** DATA TO EXAMINE follows **

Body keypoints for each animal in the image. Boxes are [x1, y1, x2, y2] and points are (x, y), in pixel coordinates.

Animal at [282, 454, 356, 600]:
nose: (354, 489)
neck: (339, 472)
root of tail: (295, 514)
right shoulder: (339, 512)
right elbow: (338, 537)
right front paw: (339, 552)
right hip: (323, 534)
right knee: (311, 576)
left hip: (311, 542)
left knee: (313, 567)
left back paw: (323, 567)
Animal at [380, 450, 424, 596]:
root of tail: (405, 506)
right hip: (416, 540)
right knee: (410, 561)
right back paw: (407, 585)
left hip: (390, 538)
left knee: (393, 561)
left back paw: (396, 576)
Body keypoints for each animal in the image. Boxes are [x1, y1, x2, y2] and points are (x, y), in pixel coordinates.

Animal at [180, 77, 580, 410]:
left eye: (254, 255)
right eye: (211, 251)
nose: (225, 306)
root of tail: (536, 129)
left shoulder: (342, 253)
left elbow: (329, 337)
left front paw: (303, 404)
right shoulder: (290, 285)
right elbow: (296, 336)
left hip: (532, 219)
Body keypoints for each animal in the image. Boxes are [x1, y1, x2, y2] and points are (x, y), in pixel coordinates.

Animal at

** End of DATA TO EXAMINE **
** DATA TO EXAMINE follows **

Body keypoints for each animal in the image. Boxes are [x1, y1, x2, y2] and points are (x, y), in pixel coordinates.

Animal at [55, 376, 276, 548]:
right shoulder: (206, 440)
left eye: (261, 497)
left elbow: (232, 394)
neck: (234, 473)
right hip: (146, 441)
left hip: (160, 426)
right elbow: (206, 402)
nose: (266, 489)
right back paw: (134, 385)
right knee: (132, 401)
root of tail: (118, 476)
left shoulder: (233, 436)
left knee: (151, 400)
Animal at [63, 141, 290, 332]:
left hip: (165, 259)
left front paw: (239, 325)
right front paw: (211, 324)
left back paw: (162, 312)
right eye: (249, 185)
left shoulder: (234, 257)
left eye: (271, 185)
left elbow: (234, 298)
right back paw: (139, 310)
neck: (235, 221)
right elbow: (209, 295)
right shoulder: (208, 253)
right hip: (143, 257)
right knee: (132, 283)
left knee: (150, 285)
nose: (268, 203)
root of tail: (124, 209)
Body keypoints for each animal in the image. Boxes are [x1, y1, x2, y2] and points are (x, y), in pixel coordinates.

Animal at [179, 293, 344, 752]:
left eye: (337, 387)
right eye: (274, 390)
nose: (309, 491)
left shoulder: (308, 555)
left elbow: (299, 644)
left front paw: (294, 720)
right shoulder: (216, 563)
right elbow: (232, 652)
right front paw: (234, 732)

** End of DATA TO EXAMINE **
** DATA TO EXAMINE follows **

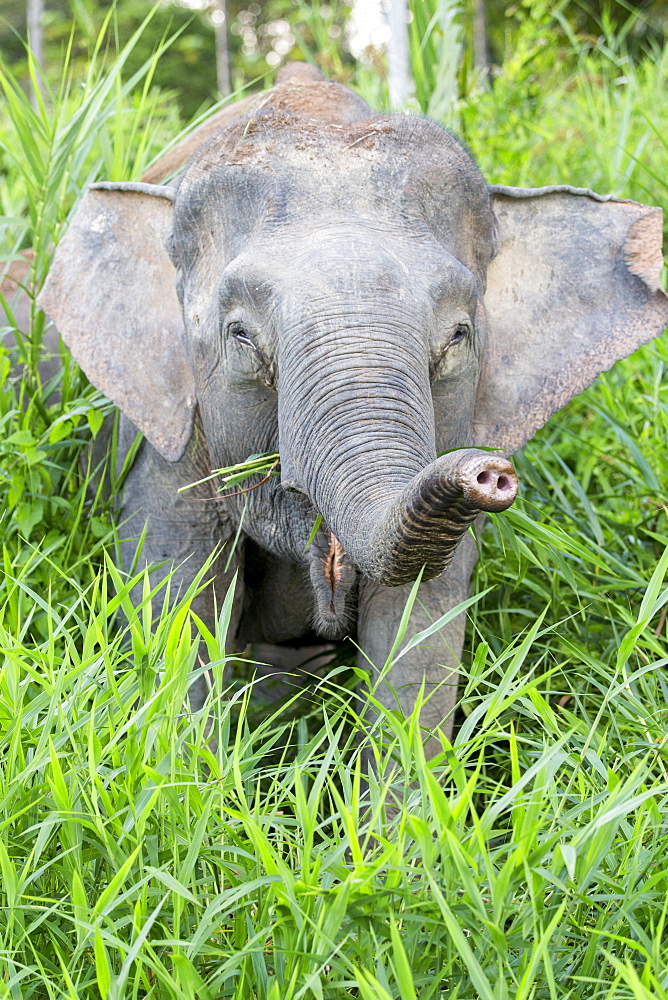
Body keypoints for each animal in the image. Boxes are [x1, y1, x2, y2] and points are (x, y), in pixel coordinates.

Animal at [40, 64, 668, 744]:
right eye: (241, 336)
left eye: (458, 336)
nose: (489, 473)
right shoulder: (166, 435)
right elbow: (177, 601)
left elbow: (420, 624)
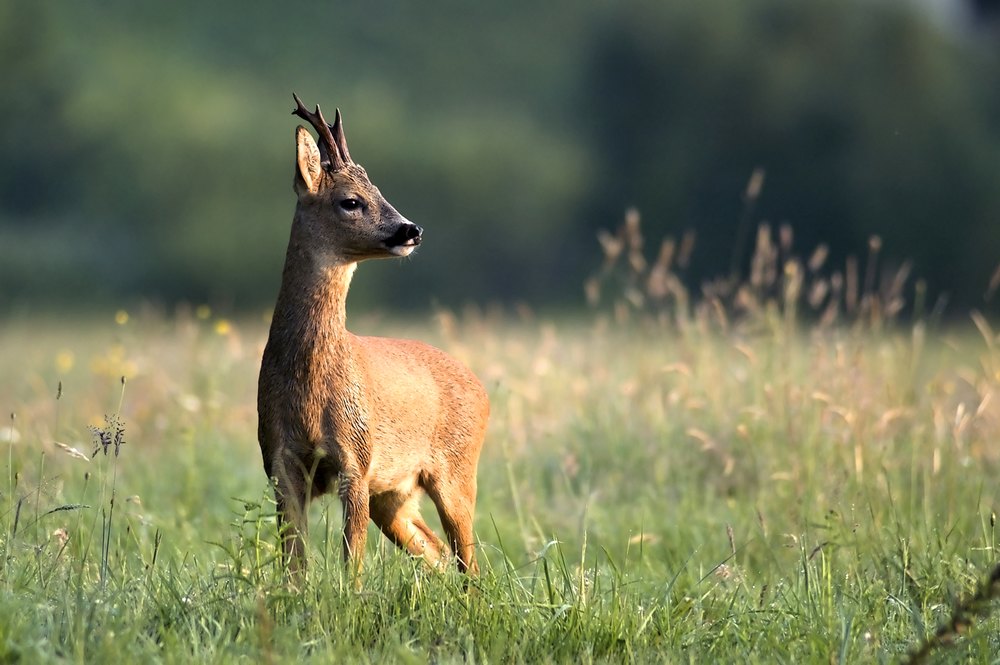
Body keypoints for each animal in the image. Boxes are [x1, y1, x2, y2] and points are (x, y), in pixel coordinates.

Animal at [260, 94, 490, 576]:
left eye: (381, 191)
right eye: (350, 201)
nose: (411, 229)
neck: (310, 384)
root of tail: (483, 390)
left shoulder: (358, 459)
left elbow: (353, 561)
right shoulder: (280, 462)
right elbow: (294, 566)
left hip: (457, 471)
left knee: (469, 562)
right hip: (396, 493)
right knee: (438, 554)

** End of DATA TO EXAMINE **

_WHAT TO DO_: Here the output must be the lines above from the line with "left hip: (160, 426)" to the line with "right front paw: (234, 732)", both included, duplicated word for word and nothing else.

_YOUR SOLUTION_:
left hip: (160, 426)
right elbow: (206, 402)
nose: (266, 489)
right back paw: (134, 385)
right knee: (132, 401)
root of tail: (118, 476)
left shoulder: (233, 436)
left knee: (151, 400)
Animal at [63, 141, 290, 332]:
left hip: (165, 259)
left front paw: (239, 325)
right front paw: (211, 324)
left back paw: (162, 312)
right eye: (249, 185)
left shoulder: (234, 257)
left eye: (271, 185)
left elbow: (234, 298)
right back paw: (139, 310)
neck: (235, 221)
right elbow: (209, 295)
right shoulder: (208, 253)
right hip: (143, 257)
right knee: (132, 283)
left knee: (150, 285)
nose: (268, 203)
root of tail: (124, 209)
Body keypoints for each animal in the image. Boxes are [x1, y1, x2, y2] and points are (x, y), in pixel coordinates.

Animal at [179, 293, 344, 752]:
left eye: (337, 387)
right eye: (274, 390)
nose: (309, 491)
left shoulder: (308, 555)
left elbow: (299, 644)
left front paw: (294, 720)
right shoulder: (216, 563)
right elbow: (232, 652)
right front paw: (234, 732)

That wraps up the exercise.